A partir de l’étude : la scène de stimulation décrivant le mouvement de course d’une fille vers la maison (panneau supérieur) et sa description gestuelle par des enfants de 3 à 4 ans apprenant le turc ou l’anglais. (Şeyda Özçalışkan, Ché Lucero et Susan Goldin-Meadow/ Language and Cognition)
Özçalışkan et ses collègues ont également fait des constatations similaires dans le cadre de travaux antérieurs menés auprès d’adultes : des locuteurs anglais et turcs aveugles organisaient leurs gestes de la même manière que les locuteurs voyants lorsqu’ils s’abstenaient de parler. De précédentes études menées auprès d’enfants germanophones et anglophones ont également révélé que les gestes silencieux ne suivent pas nécessairement la structure de la langue maternelle d’une personne, mais ces recherches ne comparaient pas directement des locuteurs de langues différentes comme l’a fait cette nouvelle étude.

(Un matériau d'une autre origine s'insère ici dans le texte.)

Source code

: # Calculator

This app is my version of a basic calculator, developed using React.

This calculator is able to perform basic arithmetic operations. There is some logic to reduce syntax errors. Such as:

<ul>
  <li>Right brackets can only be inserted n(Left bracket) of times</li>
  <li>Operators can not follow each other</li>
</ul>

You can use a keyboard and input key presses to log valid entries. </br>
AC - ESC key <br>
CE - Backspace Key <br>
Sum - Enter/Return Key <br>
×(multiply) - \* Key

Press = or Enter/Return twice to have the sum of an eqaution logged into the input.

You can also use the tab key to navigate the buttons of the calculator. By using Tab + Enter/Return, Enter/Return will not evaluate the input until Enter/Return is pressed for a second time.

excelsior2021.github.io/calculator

Özçalışkan et ses collègues suggèrent que leurs résultats, bien que provisoires, laissent entrevoir la possibilité que nous partagions tous un système de communication non verbale rudimentaire qui est supplanté ou modifié lorsque nous commençons à apprendre une langue. Bien entendu, les chercheurs ont interprété les gestes abstraits de quelques centaines d’enfants en bas âge, de préadolescents et d’adultes. Il n’y a donc pas assez de données pour étayer une affirmation aussi importante, mais il s’agit certainement d’une idée intrigante à explorer.
L’étude publiée dans la revue Language and Cognition : What the development of gesture with and without speech can tell us about the effect of language on thought et présentée sur le site de l’université d’État de Géorgie : New Study Suggests Existence of a Universal, Nonverbal Communication System.